Thursday, September 22, 2011

Alum to present on ozone and greenhouse gasses Sept. 27

Dr John Barnes ’75, director of the NOAA Mauna Loa Observatory, will give a presentation on “Ozone and Greenhouse Gases: An Update on Two Environmental Issues” at 4 p.m. Tuesday, Sept. 27, in Hoffman Hall, Room 217.

His talk will begin by noting that in 1958, the longest-running, continuous measurement of carbon dioxide in the atmosphere was started at Mauna Loa Observatory on the Big Island of Hawaii. In just a few years, Charles David Keeling of Scripps Oceanographic Institute was able to see two things: that there was a yearly cycle, and that the average level was increasing. This was the first realization that humankind’s activities were affecting the entire planet’s atmosphere.

Some years later, it was hypothesized that some widely used chemicals, CFCs and others, might reach the stratosphere where they could destroy ozone in the naturally occurring ozone layer.
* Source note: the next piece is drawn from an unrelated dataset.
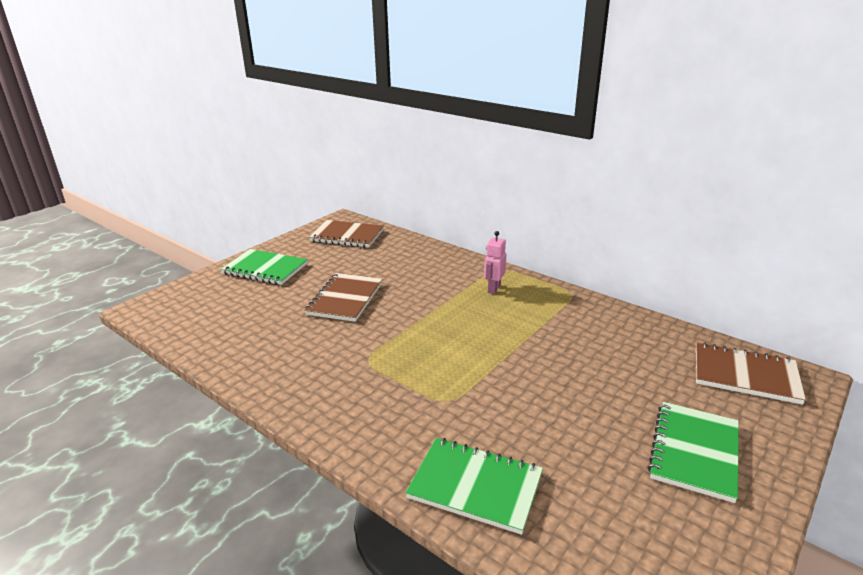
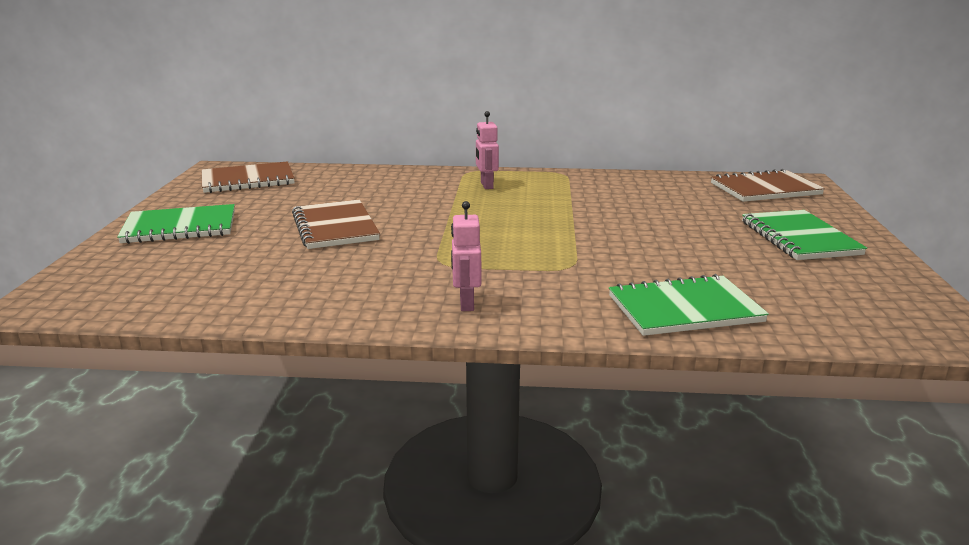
camera: 35 degrees left, 5 degrees down
none -> pink robot [451,201,481,311]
This was graphically proved to be true with discovery of the Antarctic ozone hole. The status of these two issues and their possible environmental consequences will be described, along with a global network of measurements that track the changes.

Dr. John E. Barnes has worked as a scientist at the NOAA Mauna Loa Observatory since 1993, and has been director since 1998. His main research concentrates on measuring particulates (aerosols) and their properties in the air. He attended graduate school at Colorado State University (M.S. Physics, 1980) and received his Ph.D. in physics from the University of Minnesota in 1988 where he worked on ozone properties and became interested in atmospheric physics. He spent five years working at the University of Michigan and has also worked in the aerospace industry on electric propulsion and the space shuttle.

The talk is sponsored by the Physics and Astronomy Club, the physics honor society Sigma Pi Sigma, and the Department of Physics.